> Directions: Find the line with "pouf: present [672,782,936,1104]" in the records below. Copy it and every line after it, up to and including the line with "basket: present [40,909,188,1180]".

> Data records:
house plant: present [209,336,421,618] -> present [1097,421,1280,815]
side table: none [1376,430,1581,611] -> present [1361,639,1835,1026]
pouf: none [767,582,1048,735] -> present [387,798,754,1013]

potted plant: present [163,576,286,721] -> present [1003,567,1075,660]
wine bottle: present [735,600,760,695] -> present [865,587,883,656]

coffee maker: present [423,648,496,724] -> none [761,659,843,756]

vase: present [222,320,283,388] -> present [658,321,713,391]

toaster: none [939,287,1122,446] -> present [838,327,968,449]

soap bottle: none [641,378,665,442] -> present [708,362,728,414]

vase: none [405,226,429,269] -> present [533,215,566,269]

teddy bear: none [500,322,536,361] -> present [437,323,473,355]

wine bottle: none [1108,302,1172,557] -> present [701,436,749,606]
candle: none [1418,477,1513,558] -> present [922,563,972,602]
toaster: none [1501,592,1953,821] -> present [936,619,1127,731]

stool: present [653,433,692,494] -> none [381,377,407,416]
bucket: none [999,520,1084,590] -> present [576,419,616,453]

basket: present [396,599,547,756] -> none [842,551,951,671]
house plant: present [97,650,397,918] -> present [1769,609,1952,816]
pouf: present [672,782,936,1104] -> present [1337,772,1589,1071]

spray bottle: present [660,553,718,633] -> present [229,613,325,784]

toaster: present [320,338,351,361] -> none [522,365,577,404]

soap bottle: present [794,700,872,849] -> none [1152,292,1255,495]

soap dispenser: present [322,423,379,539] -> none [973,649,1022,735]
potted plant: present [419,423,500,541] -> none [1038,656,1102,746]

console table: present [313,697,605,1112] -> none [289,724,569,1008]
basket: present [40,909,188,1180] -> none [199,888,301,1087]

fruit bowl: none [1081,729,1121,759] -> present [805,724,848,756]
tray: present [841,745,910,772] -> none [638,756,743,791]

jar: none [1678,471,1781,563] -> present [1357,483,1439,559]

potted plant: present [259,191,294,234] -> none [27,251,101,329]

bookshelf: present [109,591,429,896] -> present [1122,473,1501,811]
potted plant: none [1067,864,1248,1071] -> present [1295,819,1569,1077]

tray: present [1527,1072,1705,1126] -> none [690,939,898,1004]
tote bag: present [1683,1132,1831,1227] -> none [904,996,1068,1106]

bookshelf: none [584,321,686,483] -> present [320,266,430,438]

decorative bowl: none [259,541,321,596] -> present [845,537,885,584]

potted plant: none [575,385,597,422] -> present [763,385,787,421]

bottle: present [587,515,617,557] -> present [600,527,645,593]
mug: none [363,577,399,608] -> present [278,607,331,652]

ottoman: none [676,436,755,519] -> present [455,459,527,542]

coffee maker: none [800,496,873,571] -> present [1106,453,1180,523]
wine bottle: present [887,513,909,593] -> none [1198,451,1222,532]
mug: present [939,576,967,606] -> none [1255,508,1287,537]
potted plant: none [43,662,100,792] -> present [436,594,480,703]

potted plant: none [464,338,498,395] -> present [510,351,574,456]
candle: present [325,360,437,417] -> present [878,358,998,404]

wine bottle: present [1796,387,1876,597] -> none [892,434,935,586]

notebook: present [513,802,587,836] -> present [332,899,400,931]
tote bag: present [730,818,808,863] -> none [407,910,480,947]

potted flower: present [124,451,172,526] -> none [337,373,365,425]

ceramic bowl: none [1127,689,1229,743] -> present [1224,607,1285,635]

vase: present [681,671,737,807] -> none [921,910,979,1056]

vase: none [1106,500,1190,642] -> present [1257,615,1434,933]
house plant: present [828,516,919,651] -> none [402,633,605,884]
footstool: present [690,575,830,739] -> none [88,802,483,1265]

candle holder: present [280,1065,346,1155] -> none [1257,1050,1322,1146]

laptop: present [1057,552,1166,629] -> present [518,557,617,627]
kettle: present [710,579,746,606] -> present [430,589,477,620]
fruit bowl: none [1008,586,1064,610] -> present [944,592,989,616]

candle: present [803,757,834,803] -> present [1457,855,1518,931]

> Worked solution:
pouf: present [672,782,936,1104] -> present [1337,772,1589,1071]

spray bottle: present [660,553,718,633] -> present [229,613,325,784]

toaster: present [320,338,351,361] -> none [522,365,577,404]

soap bottle: present [794,700,872,849] -> none [1152,292,1255,495]

soap dispenser: present [322,423,379,539] -> none [973,649,1022,735]
potted plant: present [419,423,500,541] -> none [1038,656,1102,746]

console table: present [313,697,605,1112] -> none [289,724,569,1008]
basket: present [40,909,188,1180] -> none [199,888,301,1087]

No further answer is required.